Muda, Antusias dan Bersemangat
Tim pernah dilarang menggunakan komputer kampus ketika dia dan temannya
ketahuan melakukan kegiatan hacking. Tim yang pernah membuat komputer
dari sebuah TV bekas, selalu merasa dirinya sebagai 'orang biasa'.
Seorang pakar internet Indonesia, Onno W. Purbo sempat mengemukakan
kesannya mengenai pribadi Tim ketika bertemu dengannya di ajang konferensi
dunia, WSIS.
Tim, yang saat itu sempat memberi ceramah di ajang RSIS, dinilai
Onno sebagai seorang muda yang sangat energik, antusiastik dan bersemangat.
"
Tim Berners-Lee di sore hari sempat memberikan ceramah. Orangnya
sangat energik, anthusiastic dan bersemangat. Masih muda... dia merupakan
segelintir orang muda yang memberikan ceramah di RSIS," papar
Onno mengungkapkan kesannya terhadap Tim.
"
Tim saat ini sedang bekerja ke arah Semantic Web. Idenya gila banget...," ujar
Onno, kepada Detikcom, beberapa waktu lalu.
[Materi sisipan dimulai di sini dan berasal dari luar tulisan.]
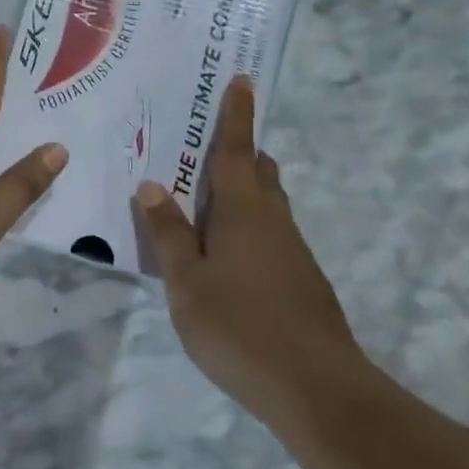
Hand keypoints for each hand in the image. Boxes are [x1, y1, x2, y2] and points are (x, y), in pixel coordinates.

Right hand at [132, 75, 362, 428]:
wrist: (316, 389)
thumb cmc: (240, 326)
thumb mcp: (186, 282)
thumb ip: (167, 234)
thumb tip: (152, 186)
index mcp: (243, 210)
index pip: (237, 149)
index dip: (237, 114)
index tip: (241, 80)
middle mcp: (273, 220)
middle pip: (259, 172)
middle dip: (239, 152)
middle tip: (205, 145)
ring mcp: (293, 252)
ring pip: (268, 205)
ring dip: (243, 191)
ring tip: (205, 202)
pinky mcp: (302, 280)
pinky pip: (271, 234)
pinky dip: (249, 226)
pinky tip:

Tim merasa bahwa penghargaan tersebut jadi semacam pemberitahuan
bahwa secara global, internet telah menjadi sesuatu yang memiliki
kekuatan, dan bukan hanya tren yang berlalu begitu saja.
"
Ada saat dimana orang merasa bahwa internet hanyalah dunia lain,
tapi ini adalah saat dimana orang menyadari bahwa ia adalah sebuah
alat yang kita gunakan di dunia ini," kata pria yang oleh majalah
Time, dijuluki satu dari 20 manusia pemikir di abad ke-20 ini.
Tim menambahkan bahwa gelar kebangsawanannya membuktikan apa yang
dapat terjadi pada 'orang biasa' yang mengerjakan sesuatu yang dapat
digunakan, seperti web.
Saat ini, Tim mengepalai sebuah konsorsium yang menangani pengembangan
www, World Wide Web Consortium (W3C) di Massachusetts Institute of
Technology di Boston, tempat dimana dia menjadi akademisi saat ini.